OrchJail framework exploits multi-step tool chains to jailbreak T2I agents
By learned orchestration patterns, benign steps combine into unsafe outputs.
Tool-calling text-to-image (T2I) agents can autonomously plan and execute multi-step tool chains (e.g., generating, editing, compositing) to handle complex user requests. This capability, however, creates a dangerous new attack surface: harmful outputs can arise from the orchestration of individually benign tool calls. Traditional prompt-based jailbreaks fail here because the danger lies in the sequence, not the prompt text. OrchJail, introduced by a team led by Jianming Chen, is a fuzzing framework specifically designed to exploit these tool-orchestration vulnerabilities. Its core innovation is learning from successful jailbreak traces and modeling causal relationships between prompt wording and unsafe tool behaviors, then using those insights to guide the fuzzing search. This avoids relying on surface-level textual perturbations and directly targets the orchestration patterns most likely to produce unsafe results.
Experiments across multiple representative tool-calling T2I agents show OrchJail significantly outperforms existing attacks: it achieves higher jailbreak success rates, produces images with better fidelity (i.e., less degraded quality from the attack), and uses fewer queries per attack. Crucially, it remains effective even against common defense mechanisms, indicating that current safeguards are ill-equipped to handle orchestration-level threats. The paper, submitted to ICML 2026, highlights tool orchestration as a critical, previously unexplored attack surface and provides a systematic framework for uncovering safety risks in increasingly autonomous multimodal AI agents. This work underscores the need for new defensive strategies that consider the entire tool chain, not just individual steps.
- OrchJail uses orchestration-guided fuzzing, learning from causal relationships between prompt wording and unsafe multi-step tool behaviors.
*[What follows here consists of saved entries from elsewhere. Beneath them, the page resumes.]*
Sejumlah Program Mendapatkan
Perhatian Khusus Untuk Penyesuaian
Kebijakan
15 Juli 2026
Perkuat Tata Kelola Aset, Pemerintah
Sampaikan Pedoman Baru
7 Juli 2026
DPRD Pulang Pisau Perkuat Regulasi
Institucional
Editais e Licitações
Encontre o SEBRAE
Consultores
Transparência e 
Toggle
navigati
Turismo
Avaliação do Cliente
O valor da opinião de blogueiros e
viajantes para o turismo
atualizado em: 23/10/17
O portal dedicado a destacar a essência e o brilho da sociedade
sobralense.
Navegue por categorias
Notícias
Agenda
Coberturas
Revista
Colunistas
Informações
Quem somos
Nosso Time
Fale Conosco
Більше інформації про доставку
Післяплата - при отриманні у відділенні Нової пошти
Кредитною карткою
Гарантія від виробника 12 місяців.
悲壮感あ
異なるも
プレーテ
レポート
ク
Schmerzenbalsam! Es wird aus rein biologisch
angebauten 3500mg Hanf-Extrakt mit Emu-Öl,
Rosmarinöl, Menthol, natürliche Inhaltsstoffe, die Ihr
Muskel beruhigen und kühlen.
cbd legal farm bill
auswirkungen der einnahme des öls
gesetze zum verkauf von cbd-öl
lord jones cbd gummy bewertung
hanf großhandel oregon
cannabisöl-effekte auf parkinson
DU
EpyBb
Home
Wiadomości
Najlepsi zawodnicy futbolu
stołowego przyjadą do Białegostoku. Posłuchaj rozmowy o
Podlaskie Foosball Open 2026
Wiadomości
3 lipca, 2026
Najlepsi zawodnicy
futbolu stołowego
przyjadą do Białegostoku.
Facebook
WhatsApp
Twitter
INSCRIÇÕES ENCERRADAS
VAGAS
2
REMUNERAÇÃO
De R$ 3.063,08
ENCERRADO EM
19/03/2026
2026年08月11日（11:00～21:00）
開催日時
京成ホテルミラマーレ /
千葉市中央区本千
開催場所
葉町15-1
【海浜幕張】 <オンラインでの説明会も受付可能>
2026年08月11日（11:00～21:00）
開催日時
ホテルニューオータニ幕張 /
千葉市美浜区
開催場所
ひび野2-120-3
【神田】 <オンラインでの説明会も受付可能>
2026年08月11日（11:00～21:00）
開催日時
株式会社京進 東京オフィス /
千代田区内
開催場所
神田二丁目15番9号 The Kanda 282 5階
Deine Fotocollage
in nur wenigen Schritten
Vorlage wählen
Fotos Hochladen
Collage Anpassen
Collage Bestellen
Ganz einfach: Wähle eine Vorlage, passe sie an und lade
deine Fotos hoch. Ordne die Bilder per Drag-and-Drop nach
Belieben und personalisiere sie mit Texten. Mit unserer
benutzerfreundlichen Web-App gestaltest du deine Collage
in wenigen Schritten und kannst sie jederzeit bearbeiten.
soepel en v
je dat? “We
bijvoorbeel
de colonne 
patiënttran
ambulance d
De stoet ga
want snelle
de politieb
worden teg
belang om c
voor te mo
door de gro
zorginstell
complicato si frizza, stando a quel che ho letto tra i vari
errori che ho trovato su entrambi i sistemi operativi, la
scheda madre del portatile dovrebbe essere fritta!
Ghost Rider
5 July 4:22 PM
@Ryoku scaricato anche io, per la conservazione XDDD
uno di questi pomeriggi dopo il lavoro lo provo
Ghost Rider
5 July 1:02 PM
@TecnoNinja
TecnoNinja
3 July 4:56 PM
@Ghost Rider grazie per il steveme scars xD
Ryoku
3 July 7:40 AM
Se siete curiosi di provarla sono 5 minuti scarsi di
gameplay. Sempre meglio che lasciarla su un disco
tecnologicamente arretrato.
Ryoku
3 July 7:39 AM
- Achieves higher attack success rates and better image fidelity than prompt-only jailbreak methods across representative tool-calling T2I agents.
- Robust against common jailbreak defenses, revealing a critical gap in current safety measures for multi-step AI agents.
Why It Matters
As AI agents gain tool-calling autonomy, orchestration-level vulnerabilities demand new defenses beyond prompt filtering.